Mass balance over TRANSPORT column, 1st-order Dual Porosity

[Petrusvspreng]

Hi,

I can't seem to get an accurate mass balance between what goes in and what comes out of a TRANSPORT simulation (no reactions are used, just a pulse test). More comes out than I put in.

I wish to simulate the results of a pulse test described in literature, through a dual porosity column (first-order i.e. single stagnant cell per mobile cell). At time-zero all mobile and immobile cells contain clean water. A pulse is given through solution 0 of 5 shifts of 560s long adding 3,41 M NaNO3. From then on the inlet also reverts back to clean water. The column is divided into 20 vertical increments so I track the molar concentration of Na+ in cell 20 over time.

I compare the quantity added by the input pulse = (pulse_time x concentration) with what I see coming out = SUM_OF(time-step x avg_concentration[cell-20]), but find that what emanates from the column is 14% more than what I added with the pulse. I do this by a calculation in the BASIC statement of the USER_GRAPH which is plotted as F. F is supposed to asymptote towards 1, instead it reaches 1.14. I also Punched the results to an output file to repeat the calculations there, same thing.

In case anybody can help I attach the Input files and User_Output spreadsheet.

[dlparkhurst]

Your error is about the same as the difference between mol/L and mol/kgw. Concentrations of mol/L are converted to mol/kgw by using the density (1.0, in your case), and by subtracting solutes from the calculated mass of solution to determine the mass of water.

You could try using mmol or umol concentrations to see if the error persists when the difference between mol/L and mol/kgw is less.

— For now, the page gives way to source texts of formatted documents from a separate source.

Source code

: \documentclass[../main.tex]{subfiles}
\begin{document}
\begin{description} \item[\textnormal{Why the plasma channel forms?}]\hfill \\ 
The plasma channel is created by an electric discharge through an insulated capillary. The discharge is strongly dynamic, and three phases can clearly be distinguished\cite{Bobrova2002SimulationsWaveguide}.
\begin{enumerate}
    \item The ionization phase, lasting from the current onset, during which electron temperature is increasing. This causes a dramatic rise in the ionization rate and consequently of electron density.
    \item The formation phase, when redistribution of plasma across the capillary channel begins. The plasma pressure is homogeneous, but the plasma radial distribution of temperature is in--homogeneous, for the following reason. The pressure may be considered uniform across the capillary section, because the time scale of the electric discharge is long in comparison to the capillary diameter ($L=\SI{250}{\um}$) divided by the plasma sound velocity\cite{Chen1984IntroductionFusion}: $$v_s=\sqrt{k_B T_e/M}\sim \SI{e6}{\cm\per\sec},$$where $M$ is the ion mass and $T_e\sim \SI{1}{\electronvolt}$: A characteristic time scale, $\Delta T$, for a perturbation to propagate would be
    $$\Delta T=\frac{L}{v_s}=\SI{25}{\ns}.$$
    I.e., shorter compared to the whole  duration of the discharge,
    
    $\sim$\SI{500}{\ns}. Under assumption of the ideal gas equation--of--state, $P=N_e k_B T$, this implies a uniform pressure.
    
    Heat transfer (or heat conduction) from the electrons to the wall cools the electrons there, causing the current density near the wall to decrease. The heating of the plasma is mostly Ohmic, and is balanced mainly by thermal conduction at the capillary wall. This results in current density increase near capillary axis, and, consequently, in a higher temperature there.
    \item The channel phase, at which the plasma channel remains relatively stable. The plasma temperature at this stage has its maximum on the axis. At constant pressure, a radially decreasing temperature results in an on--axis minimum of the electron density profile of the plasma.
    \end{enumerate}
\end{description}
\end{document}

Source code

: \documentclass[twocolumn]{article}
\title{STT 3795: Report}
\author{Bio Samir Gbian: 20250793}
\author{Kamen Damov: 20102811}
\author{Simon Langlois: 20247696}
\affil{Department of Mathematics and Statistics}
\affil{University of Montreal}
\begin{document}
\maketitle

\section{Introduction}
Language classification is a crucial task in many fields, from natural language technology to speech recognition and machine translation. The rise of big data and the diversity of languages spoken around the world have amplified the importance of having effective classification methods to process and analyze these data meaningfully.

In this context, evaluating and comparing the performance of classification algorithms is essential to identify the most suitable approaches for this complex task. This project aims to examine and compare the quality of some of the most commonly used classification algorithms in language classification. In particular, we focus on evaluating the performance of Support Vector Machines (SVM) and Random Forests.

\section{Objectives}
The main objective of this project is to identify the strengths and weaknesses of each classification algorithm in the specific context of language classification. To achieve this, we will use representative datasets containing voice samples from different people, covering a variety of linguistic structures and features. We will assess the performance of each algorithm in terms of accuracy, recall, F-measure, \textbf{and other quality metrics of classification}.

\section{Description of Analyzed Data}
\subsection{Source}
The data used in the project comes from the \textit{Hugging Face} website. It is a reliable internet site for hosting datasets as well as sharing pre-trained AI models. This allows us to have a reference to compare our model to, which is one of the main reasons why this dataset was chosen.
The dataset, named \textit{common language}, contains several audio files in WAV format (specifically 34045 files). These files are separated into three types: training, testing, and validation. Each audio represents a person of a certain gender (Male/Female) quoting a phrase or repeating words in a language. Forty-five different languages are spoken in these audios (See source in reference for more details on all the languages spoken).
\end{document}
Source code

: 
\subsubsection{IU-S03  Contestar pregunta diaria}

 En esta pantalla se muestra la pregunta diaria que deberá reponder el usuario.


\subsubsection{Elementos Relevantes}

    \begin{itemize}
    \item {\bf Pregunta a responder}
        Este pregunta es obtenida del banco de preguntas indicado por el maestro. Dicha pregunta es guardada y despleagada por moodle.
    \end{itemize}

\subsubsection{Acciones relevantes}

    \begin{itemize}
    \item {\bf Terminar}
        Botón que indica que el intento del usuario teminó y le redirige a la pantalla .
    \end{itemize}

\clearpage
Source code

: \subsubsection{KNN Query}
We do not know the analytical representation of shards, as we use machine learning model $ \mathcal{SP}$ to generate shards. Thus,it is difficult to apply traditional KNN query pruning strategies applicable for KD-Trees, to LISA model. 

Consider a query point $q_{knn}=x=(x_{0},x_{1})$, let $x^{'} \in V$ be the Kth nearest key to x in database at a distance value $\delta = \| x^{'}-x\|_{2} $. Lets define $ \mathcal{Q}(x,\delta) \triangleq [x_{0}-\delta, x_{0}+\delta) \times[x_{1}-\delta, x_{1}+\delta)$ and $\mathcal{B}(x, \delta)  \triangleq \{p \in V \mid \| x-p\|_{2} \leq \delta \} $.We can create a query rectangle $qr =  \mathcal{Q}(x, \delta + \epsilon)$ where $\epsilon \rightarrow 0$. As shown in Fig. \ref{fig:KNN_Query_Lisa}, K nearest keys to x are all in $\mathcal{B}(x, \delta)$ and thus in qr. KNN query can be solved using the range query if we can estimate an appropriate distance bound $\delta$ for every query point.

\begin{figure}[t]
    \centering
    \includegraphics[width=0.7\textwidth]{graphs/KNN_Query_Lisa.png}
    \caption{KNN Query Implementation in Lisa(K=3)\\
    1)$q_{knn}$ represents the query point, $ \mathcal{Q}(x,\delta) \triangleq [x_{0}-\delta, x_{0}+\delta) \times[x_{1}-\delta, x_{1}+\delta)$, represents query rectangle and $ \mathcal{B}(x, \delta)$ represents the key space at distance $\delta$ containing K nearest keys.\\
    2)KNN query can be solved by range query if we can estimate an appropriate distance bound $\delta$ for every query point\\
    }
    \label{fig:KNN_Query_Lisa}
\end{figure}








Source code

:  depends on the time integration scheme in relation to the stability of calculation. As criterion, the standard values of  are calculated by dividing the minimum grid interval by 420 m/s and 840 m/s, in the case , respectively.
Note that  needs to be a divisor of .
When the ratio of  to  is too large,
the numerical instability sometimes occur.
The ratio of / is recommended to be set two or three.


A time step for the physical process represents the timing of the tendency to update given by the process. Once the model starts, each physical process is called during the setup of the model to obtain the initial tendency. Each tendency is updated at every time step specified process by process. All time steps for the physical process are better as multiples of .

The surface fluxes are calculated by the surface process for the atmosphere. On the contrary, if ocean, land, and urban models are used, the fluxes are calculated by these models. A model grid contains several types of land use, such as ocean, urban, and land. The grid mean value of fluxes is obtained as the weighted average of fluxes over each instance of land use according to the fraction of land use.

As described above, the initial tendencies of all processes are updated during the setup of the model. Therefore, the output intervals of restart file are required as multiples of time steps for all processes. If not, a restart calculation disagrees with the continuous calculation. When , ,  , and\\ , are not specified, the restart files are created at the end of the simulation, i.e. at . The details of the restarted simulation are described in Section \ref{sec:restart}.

You could also use mol/kgw to avoid the conversion issues to see if that gives you mass balance.

[Petrusvspreng]

Yes thanks you're right, if I both revert to molality and dilute 1000x (i.e. use mmol/kg_w) the error is <1%. Phew !

- Petrus van Staden.

[Petrusvspreng]

So just a bit further on this topic to check I understand correctly.

Because solution is moved in pore-volume-'shifts' and mobile & immobile porosities are specified as volume-fractions, I assumed TRANSPORT would maintain a volume-balance over the column. Therefore I assumed 1 litre solution in moves one litre solution out. However that mass balance did not work when I have very concentrated solution feeding (3.41M = 3.71 mol/kg_w) and very dilute emitting (0.05M =0.0501 mol/kg_w).

It seems however TRANSPORT is rather maintaining a water-balance, every kg_water in moves one kg_water out. So instead of a net accumulation over the column of (3.41-0.05) per shift it was actually (3.71-0.0501) per shift.

Is that correct? At least that is how the mass balance works. I read the guide and did the examples and never actually picked up on this.

[dlparkhurst]

The initial SOLUTION calculation adjusts concentrations to mol/kgw and scales the solution to have 1 kgw. TRANSPORT advects and mixes solutions. Advection simply moves a solution (water and solutes in moles) from one cell to the next. Mixing mixes with fractions that add to  one. TRANSPORT makes no adjustment for changes in density. Reactions do affect the mass of water, aqueous hydrolysis and mineral/gas reactions. However, if they can be considered negligible, and all solutions start with 1 kgw (it is possible to define solutions with other than 1 kgw with the -water identifier), then solutions in all cells will have very close to 1 kgw at all times.